The Difficulty of Translation
A freer approach towards translation was necessary due to the different poetic traditions existing behind the source and target languages. Similarly, the audiences at which they are aimed have entirely different styles of reading. In the words of Palestinian-Syrian poet Ghayath al-Madhoun, blaming translators for what they have done is very easy until you try to translate the works yourself. It was only then that he understood that there are parts of the original which cannot be conveyed in the target language without some modifications. The poet also commented on how shocked he felt when he first read his pieces in English, after they had been translated by Catherine Cobham.

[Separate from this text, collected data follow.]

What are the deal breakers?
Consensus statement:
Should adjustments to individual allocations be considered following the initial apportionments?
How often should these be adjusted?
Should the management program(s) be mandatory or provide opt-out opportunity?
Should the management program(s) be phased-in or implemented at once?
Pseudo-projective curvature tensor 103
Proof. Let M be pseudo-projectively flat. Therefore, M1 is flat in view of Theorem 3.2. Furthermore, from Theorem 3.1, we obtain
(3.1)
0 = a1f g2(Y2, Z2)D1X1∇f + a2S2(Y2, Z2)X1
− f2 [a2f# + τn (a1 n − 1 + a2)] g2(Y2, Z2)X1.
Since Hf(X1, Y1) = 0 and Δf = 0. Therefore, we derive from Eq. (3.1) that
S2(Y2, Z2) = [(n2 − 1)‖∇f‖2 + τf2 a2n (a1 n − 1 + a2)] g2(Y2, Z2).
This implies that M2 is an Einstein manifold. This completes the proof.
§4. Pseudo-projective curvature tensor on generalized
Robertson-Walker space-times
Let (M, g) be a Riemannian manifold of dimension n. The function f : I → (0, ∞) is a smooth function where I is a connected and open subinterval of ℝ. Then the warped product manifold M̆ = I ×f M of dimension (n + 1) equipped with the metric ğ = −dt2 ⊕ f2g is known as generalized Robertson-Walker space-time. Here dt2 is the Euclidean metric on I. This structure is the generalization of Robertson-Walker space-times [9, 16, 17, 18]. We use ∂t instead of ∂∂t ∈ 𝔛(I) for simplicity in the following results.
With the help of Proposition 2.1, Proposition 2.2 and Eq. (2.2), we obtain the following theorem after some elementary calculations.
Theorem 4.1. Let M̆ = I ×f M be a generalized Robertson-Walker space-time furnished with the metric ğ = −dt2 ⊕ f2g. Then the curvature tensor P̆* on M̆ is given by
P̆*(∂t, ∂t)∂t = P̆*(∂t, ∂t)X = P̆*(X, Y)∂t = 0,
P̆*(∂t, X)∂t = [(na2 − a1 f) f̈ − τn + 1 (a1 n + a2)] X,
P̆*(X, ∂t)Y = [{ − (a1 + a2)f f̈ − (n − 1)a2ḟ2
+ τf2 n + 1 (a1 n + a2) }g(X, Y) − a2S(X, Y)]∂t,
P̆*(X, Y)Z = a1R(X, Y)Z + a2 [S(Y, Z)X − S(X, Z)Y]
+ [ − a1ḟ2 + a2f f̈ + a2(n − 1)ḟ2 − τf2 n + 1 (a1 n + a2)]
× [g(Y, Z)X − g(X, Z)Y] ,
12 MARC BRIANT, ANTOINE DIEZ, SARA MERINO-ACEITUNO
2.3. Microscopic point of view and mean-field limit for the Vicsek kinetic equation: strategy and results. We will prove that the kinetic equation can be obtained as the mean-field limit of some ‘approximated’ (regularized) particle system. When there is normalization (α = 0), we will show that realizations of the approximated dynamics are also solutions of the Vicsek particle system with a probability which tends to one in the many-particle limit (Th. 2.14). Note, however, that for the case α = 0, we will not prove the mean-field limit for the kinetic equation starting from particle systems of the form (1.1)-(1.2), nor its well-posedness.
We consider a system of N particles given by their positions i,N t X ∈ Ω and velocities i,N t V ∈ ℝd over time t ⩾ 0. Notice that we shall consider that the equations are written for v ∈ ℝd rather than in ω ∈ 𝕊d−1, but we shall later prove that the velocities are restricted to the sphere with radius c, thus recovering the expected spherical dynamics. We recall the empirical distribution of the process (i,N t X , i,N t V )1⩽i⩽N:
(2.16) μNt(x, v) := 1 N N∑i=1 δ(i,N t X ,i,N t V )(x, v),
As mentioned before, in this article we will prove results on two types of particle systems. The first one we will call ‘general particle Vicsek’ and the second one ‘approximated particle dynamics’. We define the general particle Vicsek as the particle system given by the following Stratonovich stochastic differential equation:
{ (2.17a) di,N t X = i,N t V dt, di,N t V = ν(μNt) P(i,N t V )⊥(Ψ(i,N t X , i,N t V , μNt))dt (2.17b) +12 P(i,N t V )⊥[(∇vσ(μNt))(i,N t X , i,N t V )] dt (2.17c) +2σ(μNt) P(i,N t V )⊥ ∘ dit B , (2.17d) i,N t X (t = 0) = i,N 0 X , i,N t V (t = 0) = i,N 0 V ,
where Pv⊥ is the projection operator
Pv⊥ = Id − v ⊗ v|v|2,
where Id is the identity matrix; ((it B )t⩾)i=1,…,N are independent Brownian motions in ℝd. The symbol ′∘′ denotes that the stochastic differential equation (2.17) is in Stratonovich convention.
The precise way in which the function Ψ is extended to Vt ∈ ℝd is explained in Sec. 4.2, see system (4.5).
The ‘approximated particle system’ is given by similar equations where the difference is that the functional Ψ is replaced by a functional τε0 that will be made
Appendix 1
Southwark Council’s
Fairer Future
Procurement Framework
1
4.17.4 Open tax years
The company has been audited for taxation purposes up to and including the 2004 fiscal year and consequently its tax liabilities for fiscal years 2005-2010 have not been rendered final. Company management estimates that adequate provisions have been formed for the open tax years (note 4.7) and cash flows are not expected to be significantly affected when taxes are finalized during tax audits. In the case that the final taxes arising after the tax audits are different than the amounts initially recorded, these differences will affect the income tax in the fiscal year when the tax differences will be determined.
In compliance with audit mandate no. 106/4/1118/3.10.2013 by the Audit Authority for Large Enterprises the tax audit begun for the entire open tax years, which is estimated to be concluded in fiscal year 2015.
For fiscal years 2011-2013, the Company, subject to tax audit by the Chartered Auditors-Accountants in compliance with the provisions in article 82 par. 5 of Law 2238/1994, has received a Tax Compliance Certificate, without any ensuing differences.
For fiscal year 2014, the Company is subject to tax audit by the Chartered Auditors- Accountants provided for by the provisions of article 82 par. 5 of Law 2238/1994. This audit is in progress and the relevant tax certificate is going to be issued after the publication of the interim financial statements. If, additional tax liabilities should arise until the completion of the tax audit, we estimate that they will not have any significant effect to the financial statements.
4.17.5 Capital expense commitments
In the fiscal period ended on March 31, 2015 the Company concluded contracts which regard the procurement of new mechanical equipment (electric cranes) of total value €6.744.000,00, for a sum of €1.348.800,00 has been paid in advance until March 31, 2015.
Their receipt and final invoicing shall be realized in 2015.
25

Translating Poems for What They Are
In the introduction, Scottish poet Liz Lochhead states that, before the book was published, the poems included in A Bird is a Stone had only been translated into English for the purpose of academic analysis or to be quoted in essays and publications. She notes that when translated for such purposes, the poems are degraded and turned into an object of analysis of which part of its content has often been omitted. The reasons behind these measures lie in the attempt to make the poems easier or more to the liking of Western readers. Another reason lies in the fact that the translations are generally aimed at Arabists, many of whom are in the process of learning the language.
The translated Palestinian poets are not famous giants such as Mahmoud Darwish, winner of several literary prizes and internationally renowned. Instead, A Bird is a Stone offers an opportunity to learn about the voices of contemporary Palestinian poets, some of them already well established, and their country’s political social and emotional landscape.